Five days before the country's first postwar elections, the future of thousands of jobless former fighters is a concern.
JOHANNESBURG, SOUTH AFRICA, AND MONROVIA, LIBERIA — In many ways, the future of this West African nation - and the fragile region around it, which supplies nearly 10 percent of US oil - depends on how young men like Moses Kanneh sort out their lives.
This compact 30-year-old with an easy smile and spit- polished black shoes, is a former teenage fighter. He and tens of thousands of youths were pawns of warlords and dictators who fought rolling regional wars for much of the past decade.
Now, five days before Liberia's first postwar elections, things are calm. Liberia has the most UN peacekeepers per capita in the world. In the past few years the UN Mission to Liberia (UNMIL) has disarmed thousands of former fighters, and launched various campaigns to reintegrate them into society.

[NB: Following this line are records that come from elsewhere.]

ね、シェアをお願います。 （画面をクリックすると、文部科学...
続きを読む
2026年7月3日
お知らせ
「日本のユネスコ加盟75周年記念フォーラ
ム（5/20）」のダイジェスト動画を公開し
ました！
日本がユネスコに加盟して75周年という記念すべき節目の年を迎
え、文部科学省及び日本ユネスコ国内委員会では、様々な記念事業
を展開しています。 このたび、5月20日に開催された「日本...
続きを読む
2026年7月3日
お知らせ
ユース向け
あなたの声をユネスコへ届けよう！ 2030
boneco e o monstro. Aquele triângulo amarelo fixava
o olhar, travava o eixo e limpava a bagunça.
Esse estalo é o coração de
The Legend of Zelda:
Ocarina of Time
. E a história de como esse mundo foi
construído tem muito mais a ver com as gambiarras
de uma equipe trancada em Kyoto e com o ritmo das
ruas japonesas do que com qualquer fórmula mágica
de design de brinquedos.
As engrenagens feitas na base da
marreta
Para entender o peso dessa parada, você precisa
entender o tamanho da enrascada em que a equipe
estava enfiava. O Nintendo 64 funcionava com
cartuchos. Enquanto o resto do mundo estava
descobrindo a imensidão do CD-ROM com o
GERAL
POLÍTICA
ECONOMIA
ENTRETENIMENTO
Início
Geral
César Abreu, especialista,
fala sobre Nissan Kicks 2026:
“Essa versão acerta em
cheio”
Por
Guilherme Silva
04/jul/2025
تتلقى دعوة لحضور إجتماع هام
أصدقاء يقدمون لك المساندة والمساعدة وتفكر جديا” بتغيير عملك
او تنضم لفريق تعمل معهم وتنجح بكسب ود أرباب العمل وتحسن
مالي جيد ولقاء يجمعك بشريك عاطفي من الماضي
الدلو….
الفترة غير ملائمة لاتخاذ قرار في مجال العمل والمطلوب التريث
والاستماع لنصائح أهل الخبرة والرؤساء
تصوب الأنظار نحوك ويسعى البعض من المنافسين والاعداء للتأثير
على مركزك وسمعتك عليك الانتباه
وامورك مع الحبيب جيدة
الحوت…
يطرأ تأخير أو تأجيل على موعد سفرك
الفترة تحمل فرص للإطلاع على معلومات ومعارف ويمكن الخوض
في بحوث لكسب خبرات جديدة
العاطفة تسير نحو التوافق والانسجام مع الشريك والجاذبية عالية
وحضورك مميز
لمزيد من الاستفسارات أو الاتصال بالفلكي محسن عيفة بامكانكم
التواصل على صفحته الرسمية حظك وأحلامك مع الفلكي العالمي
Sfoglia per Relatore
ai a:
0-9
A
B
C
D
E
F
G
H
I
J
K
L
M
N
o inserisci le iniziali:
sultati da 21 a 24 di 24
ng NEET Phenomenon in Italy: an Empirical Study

But despite the efforts, many of these veterans are still jobless and considered to be vulnerable to recruitment by their former rebel leaders, or even by leaders of other armed groups in neighboring countries. Indeed, experts say, whether Liberia's ex-combatants can be enticed to fight again is one of the biggest questions for stability in a region with multiple conflicts. "There's a lot of good potential in Liberia right now," says Corinne Dufka, a West Africa researcher for Human Rights Watch. "But the large concentration of people vulnerable to recruitment is a major risk factor."
Creating jobs for this segment of society is a top campaign issue for the 22 candidates vying for the presidency, but with 85 percent unemployment, the task facing the new government will be huge.

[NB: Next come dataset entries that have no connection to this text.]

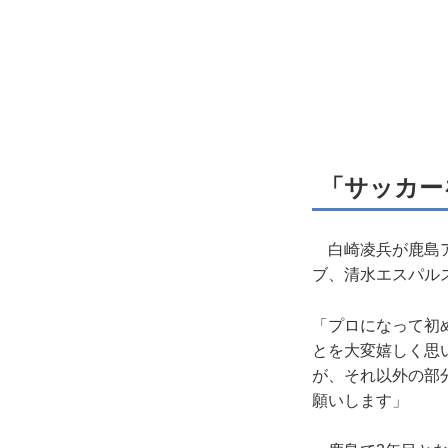
「サッカー
白崎凌兵が鹿島ア
ブ、清水エスパル
「プロになって初
とを大変嬉しく思
が、それ以外の部
願いします」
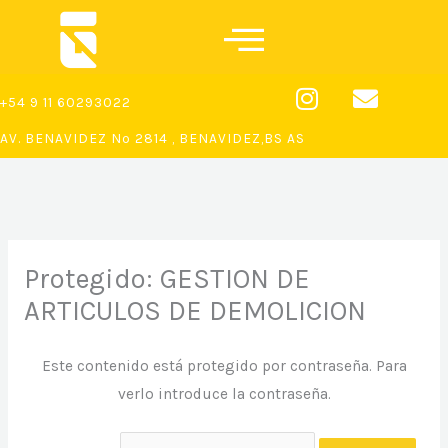
Ir
al
contenido
I
E
+54 9 11 60293022
n
n
s
v
AV. BENAVIDEZ Nº 2814 , BENAVIDEZ,BS AS
t
e
a
l
g
o
r
p
a
e
Protegido: GESTION DE
m
ARTICULOS DE DEMOLICION
Este contenido está protegido por contraseña. Para
verlo introduce la contraseña.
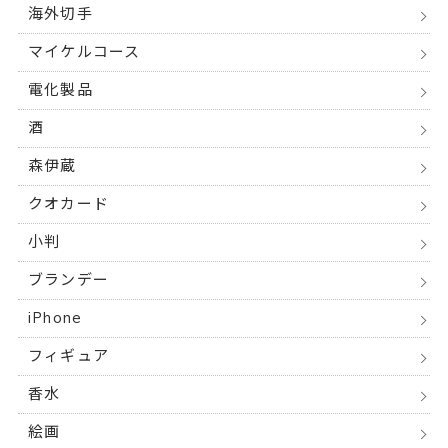
海外切手
マイケルコース
電化製品
酒
森伊蔵
クオカード
小判
ブランデー
iPhone
フィギュア
香水
絵画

Kanneh and his friends now hustle in the streets of Monrovia - hawking stolen goods, finding prostitutes for rich hotel guests, smoking marijuana. He went to a UN reintegration program. But after 14 years of war, he says, "they talk to you for five days" and show "Jesus videos" about redemption.
When Kanneh fought for former Liberian strongman Charles Taylor, he remembers sleeping in the bush a lot. There's the time when "my close personal friend was killed." He adds quietly, "it could have been me." But because of fighting that day, Kanneh had to "just put leaves over him and go."
The central problem over the past decade in this part of West Africa has been one country's willingness to actively meddle in the affairs of another, observers say.
Ivory Coast, for instance, backed Liberian rebels starting in at least 1989. Liberians later supported rebels in Sierra Leone, which retaliated by backing Liberian insurgents. Guinea also supported rebels in Liberia, which in turn backed fighters in Ivory Coast. And so forth. The young and vulnerable - who had no other employment options and little connection with the calming influence of elders - became foot soldiers in these brutal wars. But with the forced exit of Mr. Taylor in 2003, among other things, calm began to emerge.
For Kanneh the end of wars meant going to the UN program and, briefly, to a UN-sponsored vocational school, where he was supposed to learn masonry skills. But the school lacked good equipment. It was "only theory, no practicality," he says. He soon left.
Like many well-intentioned UN programs, the disarmament and reintegration suffered from a lack of funding and solid strategy, observers say. "Disarmament didn't really happen," says Taya Weiss, a consultant who has traveled widely in the region for the Institute for Security Studies in Pretoria, South Africa. "A lot of weapons were taken over the border into Guinea."
Also, agents from Ivory Coast and Guinea are now reportedly recruiting in Liberia - paying between $200 and $400 to entice young fighters into going on "missions."
"There are people on stand-by," says J. Aloysius Toe, head of the Foundation for Human Rights and Democracy in Monrovia. "If they are called to arms, they will go, without questioning the cause."
Yet there are former-soldier success stories that provide some hope. Spencer Smith's is one of them. Like Kanneh, this 26-year-old fought for Taylor. Unlike Kanneh, he's scheduled to complete his masonry classes in December - and expects to get enough work to support his wife and two kids. "They fooled us" once, he says of the warlords. But they won't do it again. "I know my right from my wrong," says Smith, whose legs are dusted with powdered concrete after a day of masonry work. "If someone brought a whole carton of money to me to go back in the bush, I would say no."